One major event next year might benefit UK set-buyers, and that’s November’s US presidential elections. The logic behind this is that next summer Olympic Games from China will see a huge number of flat-panel sets sold. In other words, the big spenders will already have made their buying decisions. The build-up to the election always sees a boost in TV sales numbers for some bizarre reason. But this year’s event is also just 12 weeks before the US switches off analogue transmissions (in February 2009).

Marketing thrust

This is expected to lead to a flood of low-cost digital sets with built-in tuners that are not feature-rich. Some commentators have suggested that these sets (probably in the 28in-32in sizes) will retail at just $300 (£150). If the market responds – and most think they will be snapped up for second rooms, kids’ bedrooms, and so on – then expect a similar marketing thrust in the UK, where by 2009 our own switch-off will be making serious advances. Manufacturers think there’s a major niche in this ‘bargain-basement’ sector.

BSkyB has led the HDTV charge from Day One in the UK. With more than a dozen channels on air, and many more expected to join the rush in 2008, cable (and IPTV services like Tiscali) have been left behind. This will inevitably change as Virgin Cable gets its act together.

Quite whether BSkyB will follow the example of DirecTV is a tougher prediction. DirecTV managed to find 100 hi-def channels to put on its system by Christmas. It is fair to say that many of them were either regional sports channels or were simply timeshifted VOD movie channels in HD.

But almost 70 are conventional channels from names that are well known to us.

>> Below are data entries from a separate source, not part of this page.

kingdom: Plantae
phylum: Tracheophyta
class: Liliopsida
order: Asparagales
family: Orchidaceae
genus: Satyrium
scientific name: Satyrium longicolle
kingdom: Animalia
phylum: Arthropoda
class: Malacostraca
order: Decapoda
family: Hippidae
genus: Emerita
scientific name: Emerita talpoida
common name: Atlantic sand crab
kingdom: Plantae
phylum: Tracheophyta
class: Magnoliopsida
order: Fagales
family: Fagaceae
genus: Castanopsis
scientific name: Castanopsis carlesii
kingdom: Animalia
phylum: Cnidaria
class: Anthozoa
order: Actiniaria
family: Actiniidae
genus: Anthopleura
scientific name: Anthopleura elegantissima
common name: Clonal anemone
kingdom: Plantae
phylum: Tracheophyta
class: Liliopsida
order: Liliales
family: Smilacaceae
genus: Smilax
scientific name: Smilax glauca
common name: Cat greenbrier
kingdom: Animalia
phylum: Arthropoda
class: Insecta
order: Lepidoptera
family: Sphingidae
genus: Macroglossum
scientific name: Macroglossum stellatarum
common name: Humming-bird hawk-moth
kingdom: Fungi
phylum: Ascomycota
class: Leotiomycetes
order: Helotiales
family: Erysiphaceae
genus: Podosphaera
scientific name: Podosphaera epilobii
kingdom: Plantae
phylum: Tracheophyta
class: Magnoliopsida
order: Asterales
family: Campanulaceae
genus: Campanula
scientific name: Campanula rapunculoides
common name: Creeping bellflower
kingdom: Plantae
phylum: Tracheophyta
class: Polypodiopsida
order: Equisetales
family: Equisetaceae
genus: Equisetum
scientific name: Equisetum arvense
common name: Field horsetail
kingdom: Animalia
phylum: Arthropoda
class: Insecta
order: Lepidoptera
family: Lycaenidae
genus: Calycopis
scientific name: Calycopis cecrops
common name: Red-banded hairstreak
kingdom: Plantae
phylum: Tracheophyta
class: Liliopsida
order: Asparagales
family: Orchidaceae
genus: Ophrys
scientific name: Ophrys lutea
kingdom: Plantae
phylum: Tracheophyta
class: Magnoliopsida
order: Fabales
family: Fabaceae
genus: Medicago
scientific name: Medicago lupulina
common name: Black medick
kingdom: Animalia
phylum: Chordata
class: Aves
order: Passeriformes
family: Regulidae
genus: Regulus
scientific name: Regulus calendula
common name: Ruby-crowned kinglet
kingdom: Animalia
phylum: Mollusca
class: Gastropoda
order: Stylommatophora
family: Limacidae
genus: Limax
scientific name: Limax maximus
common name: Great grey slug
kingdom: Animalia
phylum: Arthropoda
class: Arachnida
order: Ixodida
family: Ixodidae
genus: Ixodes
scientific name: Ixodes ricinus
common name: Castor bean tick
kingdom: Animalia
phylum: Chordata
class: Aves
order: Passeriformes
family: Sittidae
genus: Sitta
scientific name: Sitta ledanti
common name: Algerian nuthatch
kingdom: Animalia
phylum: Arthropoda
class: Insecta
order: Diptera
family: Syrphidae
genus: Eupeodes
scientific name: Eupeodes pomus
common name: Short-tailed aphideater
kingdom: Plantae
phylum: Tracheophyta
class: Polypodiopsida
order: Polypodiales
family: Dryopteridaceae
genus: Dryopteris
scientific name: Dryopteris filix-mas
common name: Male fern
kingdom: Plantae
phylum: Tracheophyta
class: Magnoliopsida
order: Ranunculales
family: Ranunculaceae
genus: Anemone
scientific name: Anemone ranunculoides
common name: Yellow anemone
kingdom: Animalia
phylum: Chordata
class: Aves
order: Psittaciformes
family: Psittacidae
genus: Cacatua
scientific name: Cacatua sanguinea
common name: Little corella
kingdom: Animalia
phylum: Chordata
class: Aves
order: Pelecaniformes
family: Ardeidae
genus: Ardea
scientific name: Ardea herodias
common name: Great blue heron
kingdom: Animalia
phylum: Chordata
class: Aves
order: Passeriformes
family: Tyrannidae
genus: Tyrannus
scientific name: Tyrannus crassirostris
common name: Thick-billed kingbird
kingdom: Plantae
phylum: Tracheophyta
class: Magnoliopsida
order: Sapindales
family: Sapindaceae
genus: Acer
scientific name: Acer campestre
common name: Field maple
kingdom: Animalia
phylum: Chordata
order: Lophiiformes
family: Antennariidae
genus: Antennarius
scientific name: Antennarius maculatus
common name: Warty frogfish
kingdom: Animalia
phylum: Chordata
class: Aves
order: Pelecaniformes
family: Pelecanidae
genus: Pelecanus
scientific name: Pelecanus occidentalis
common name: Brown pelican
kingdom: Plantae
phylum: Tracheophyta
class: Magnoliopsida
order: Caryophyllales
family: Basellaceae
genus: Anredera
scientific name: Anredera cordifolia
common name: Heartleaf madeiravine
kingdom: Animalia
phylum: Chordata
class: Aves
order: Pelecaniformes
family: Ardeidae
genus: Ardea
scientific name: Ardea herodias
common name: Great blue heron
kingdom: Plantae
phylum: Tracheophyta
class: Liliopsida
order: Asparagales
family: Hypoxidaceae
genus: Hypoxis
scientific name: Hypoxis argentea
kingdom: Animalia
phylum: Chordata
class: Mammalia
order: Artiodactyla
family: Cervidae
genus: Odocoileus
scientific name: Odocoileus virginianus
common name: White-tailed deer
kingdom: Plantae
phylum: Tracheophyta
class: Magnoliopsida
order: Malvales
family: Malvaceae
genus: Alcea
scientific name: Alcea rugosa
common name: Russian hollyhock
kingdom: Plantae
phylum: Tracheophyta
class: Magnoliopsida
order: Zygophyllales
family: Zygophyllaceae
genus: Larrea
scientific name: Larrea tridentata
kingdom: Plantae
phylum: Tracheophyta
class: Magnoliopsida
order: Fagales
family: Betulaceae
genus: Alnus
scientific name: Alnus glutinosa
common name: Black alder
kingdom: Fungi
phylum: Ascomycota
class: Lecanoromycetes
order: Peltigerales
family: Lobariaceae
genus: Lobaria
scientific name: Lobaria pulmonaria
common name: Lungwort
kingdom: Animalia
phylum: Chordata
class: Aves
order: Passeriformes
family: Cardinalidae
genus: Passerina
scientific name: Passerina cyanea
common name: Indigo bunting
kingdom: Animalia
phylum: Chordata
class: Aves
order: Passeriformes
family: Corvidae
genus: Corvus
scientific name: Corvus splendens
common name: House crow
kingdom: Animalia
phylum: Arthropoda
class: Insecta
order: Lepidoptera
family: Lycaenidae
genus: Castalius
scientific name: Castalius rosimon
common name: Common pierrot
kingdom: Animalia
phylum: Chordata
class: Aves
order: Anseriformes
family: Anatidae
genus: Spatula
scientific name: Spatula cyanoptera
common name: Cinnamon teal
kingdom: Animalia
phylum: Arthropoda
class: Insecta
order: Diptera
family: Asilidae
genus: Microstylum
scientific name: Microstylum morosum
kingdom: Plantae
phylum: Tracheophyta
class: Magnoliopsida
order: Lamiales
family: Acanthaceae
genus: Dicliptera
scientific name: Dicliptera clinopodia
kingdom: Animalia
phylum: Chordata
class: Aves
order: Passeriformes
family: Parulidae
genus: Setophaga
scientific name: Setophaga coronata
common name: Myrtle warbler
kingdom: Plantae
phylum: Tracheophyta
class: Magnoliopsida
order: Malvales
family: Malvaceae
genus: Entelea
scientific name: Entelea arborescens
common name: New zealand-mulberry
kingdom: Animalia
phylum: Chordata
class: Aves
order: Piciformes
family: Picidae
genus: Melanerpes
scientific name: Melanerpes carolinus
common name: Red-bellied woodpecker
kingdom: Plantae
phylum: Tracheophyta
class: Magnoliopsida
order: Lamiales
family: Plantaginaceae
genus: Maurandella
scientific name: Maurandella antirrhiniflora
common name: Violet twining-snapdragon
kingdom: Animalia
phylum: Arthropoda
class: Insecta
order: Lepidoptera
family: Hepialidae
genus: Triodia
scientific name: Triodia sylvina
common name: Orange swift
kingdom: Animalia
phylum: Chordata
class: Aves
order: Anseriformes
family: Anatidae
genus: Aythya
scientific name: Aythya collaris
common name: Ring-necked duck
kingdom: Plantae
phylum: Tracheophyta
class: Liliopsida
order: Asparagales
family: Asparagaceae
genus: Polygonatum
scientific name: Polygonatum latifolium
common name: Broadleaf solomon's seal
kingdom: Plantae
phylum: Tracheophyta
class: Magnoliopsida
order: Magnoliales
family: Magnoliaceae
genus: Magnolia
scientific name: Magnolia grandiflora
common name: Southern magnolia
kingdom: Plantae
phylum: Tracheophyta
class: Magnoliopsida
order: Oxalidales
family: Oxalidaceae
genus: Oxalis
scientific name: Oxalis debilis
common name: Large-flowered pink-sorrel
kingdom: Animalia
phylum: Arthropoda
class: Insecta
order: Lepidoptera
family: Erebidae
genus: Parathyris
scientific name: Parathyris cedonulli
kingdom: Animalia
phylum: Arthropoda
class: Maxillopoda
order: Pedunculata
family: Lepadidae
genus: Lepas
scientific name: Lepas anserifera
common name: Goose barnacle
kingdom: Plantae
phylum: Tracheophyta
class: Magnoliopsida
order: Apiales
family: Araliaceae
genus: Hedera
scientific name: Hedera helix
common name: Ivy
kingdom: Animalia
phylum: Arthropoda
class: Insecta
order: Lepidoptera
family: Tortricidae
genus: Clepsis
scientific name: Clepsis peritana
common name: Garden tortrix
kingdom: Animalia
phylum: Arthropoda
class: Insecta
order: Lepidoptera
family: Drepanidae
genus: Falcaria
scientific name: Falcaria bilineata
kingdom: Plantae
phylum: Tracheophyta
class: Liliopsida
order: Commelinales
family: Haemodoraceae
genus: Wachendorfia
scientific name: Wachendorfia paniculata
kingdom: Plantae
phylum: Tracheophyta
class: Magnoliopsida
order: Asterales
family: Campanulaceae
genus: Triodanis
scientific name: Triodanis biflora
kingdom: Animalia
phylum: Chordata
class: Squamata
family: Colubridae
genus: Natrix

The list includes music from MTV and VH-1, kids’ shows from Cartoon and Nickelodeon, as well as family favourites like Discovery. Discovery Networks has had its Discovery HD Theatre on air in the US for some four years. In the US it also transmits Discovery Channel, TLC (The Learning Channel), Animal Planet and Discovery Science Channel in HD. And Discovery CEO David Zaslev is promising to add two more channels in HD during early 2008. Zaslev’s theory is that Discovery is buying prime real estate on the HDTV programming guide.

‘As more people get HD sets, Discovery will have seven of the 30 to 40 channels people will want to watch on their new equipment,’ he said. ‘We look great in HD.’

The HDTV genre that is currently ignored in Europe – and yet is perhaps second only to sports in the US – is news. One American commentator recently forecast that with more than 55 local stations now putting out their newscasts in HD, viewers were beginning to see much more on-air promotion of the benefits of switching from analogue (or standard-definition digital) to hi-def. The stations want viewers to switch so that they can start charging advertisers more for the ‘upscale’ eyeballs they are attracting via HDTV. Even ‘basic cable’ channels like CNN, Fox News and MSNBC are switching to all-HD, at least for their studio-based efforts.

Finally, producers are realising that viewers are not watching ‘standard-def’ programming, and the TV studios are producing more and more output in HD. This includes drama, of course, but also quiz shows, cookery and other day-time programming, as well as soap operas. They are all in HD, and the reason is simple; the 50million HD homes expected to have made the switch by this past December.

The opinions expressed in this article are those of the author. They do not reflect the attitudes or opinions of What Satellite & Digital TV or Future Publishing Limited.